● **DOCUMENT EXCERPT**
start

The power of his words

Abraham Lincoln's life was full of adversity.  But he would have been the last to say that this is what made him great.  He is known for saying, "Nearly all men can stand adversity, but if you want to test a man's character, give him power."

Lincoln used the power granted him as the sixteenth president of the United States and president during the Civil War (1861–1865), to rid the country of slavery.

He used his statesmanship and influence to hold together a divided nation. Many people were moved by his words.  Lincoln's Emancipation Proclamation, Gettysburg Address, and two outstanding inaugural addresses are widely regarded as some of the greatest speeches ever delivered by an American politician.

Wisdom of a forefather

These quotes from Lincoln give an inkling of the power of his words and how he used them to sway a nation of people:

Some day I shall be President.

Be sure you put your feet in the right place, then stand firm.

He has a right to criticize, who has a heart to help.

The ballot is stronger than the bullet.

In the end it's not the years in your life that count. It's the life in your years.

A house divided against itself cannot stand.

America will never be destroyed from the outside. If we falter and lose our freedoms, it will be because we destroyed ourselves.

Most folks are about as happy as they make their minds up to be.

I destroy my enemies when I make them my friends.

I don't like that man. I must get to know him better.

Lincoln's assassination

Abraham Lincoln was born on February 12, 1809 in Hodgenville, Kentucky and died 56 years later on April 14, 1865. 

He was assassinated by John Wilkes Booth, an actor and Confederate sympathizer who hoped to create chaos and overthrow the Federal government by conspiring to killing Lincoln, Secretary of State William Steward, and Vice President Andrew Johnson.

Booth shot Lincoln in the back of the head as Lincoln sat beside his wife in the presidential box at Ford's Theatre.  Booth is said to have yelled, "Sic semper tyrannis!" the Latin Virginia state motto which means, "Thus always to tyrants." Other accounts state that he also shouted, "The South is avenged." 

It is Lincoln's eloquent words that live on, as exemplified in the Gettysburg Address in which he defined the Civil War as a rededication to the egalitarian ideals of the Declaration of Independence, and in his second inaugural address in which he urged "malice toward none" and "charity for all" in the peace to come.

end

● **WHAT TO WORK ON**
[1] Answer these questions from the text on Abraham Lincoln:
(a) Which number president of the United States was Lincoln?
(b) What does the Latin motto Booth is said to have yelled mean?
(c) In what town and state was Lincoln born?
[2] Repeat everything in the text on Abraham Lincoln from "Abraham Lincoln's life" down to "shall be President.".
The listing is not needed here.

● **RECORDED INFORMATION**
start

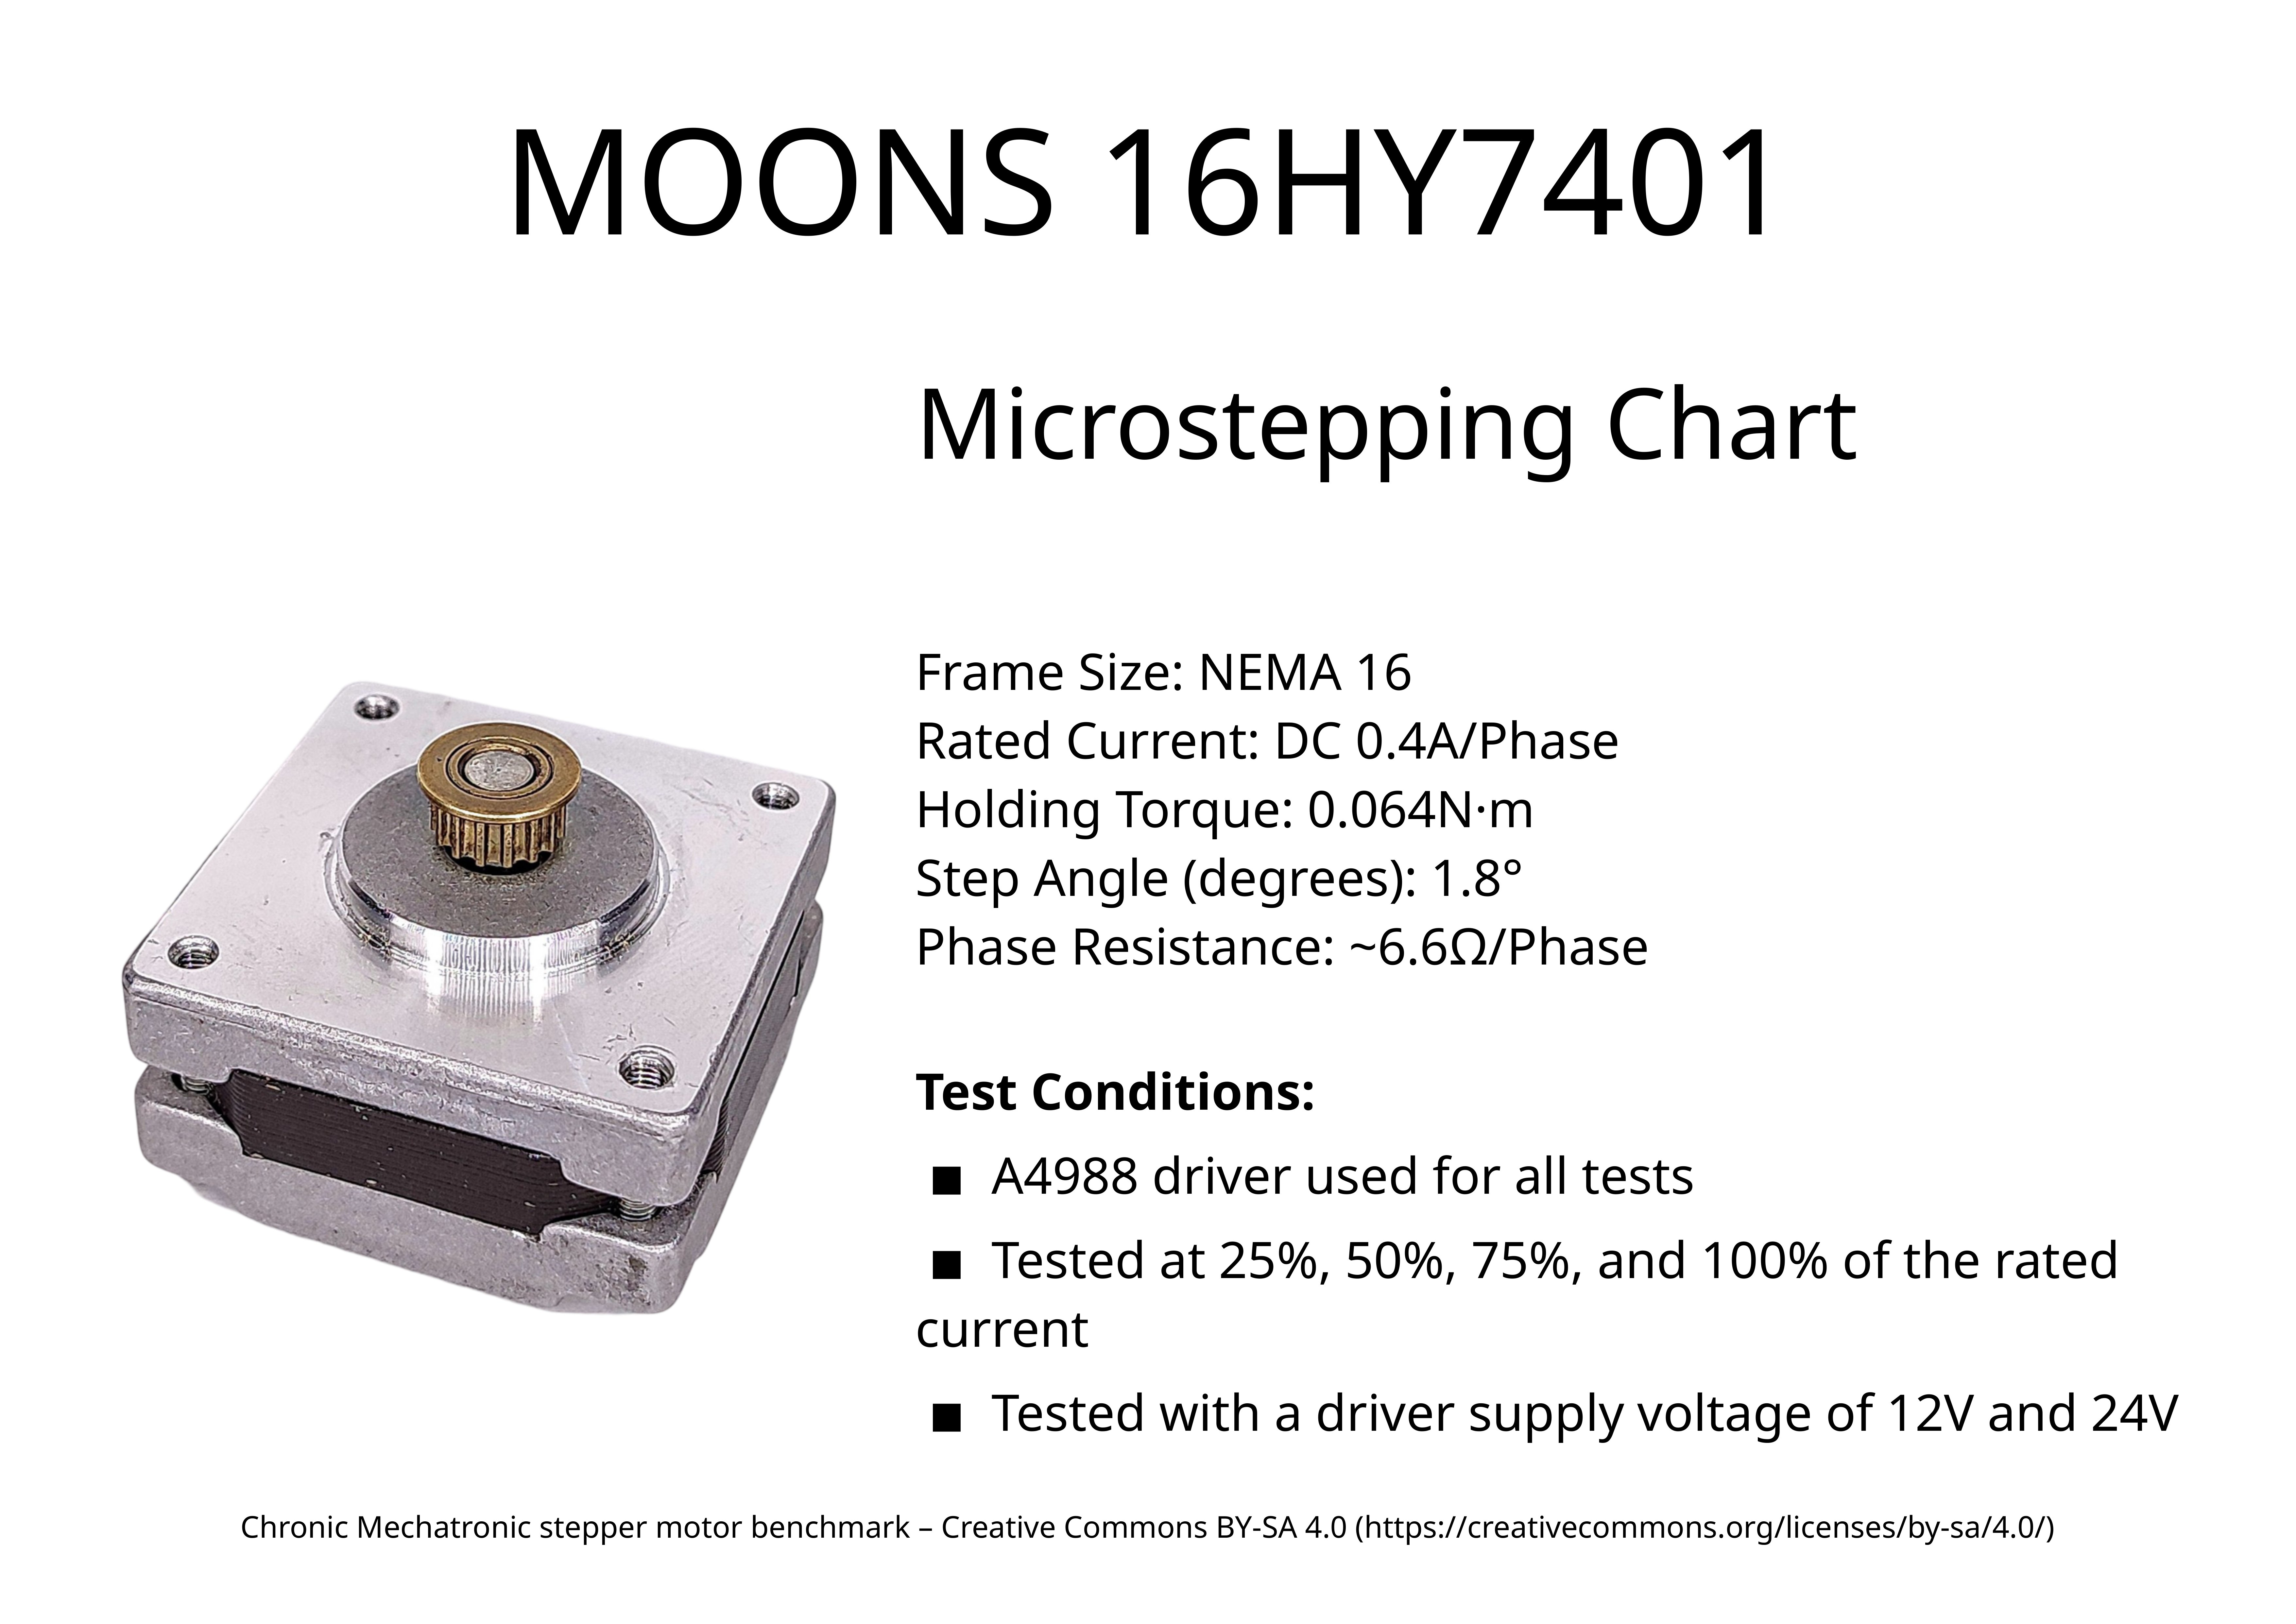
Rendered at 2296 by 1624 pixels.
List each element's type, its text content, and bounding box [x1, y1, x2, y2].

end

● **ANSWERS**
[1]
(a) The sixteenth.
(b) "Thus always to tyrants."
(c) Hodgenville, Kentucky.

[2]
Abraham Lincoln's life was full of adversity.  But he would have been the last to say that this is what made him great.  He is known for saying, "Nearly all men can stand adversity, but if you want to test a man's character, give him power."

Lincoln used the power granted him as the sixteenth president of the United States and president during the Civil War (1861–1865), to rid the country of slavery.

He used his statesmanship and influence to hold together a divided nation. Many people were moved by his words.  Lincoln's Emancipation Proclamation, Gettysburg Address, and two outstanding inaugural addresses are widely regarded as some of the greatest speeches ever delivered by an American politician.

Wisdom of a forefather

These quotes from Lincoln give an inkling of the power of his words and how he used them to sway a nation of people:

Some day I shall be President.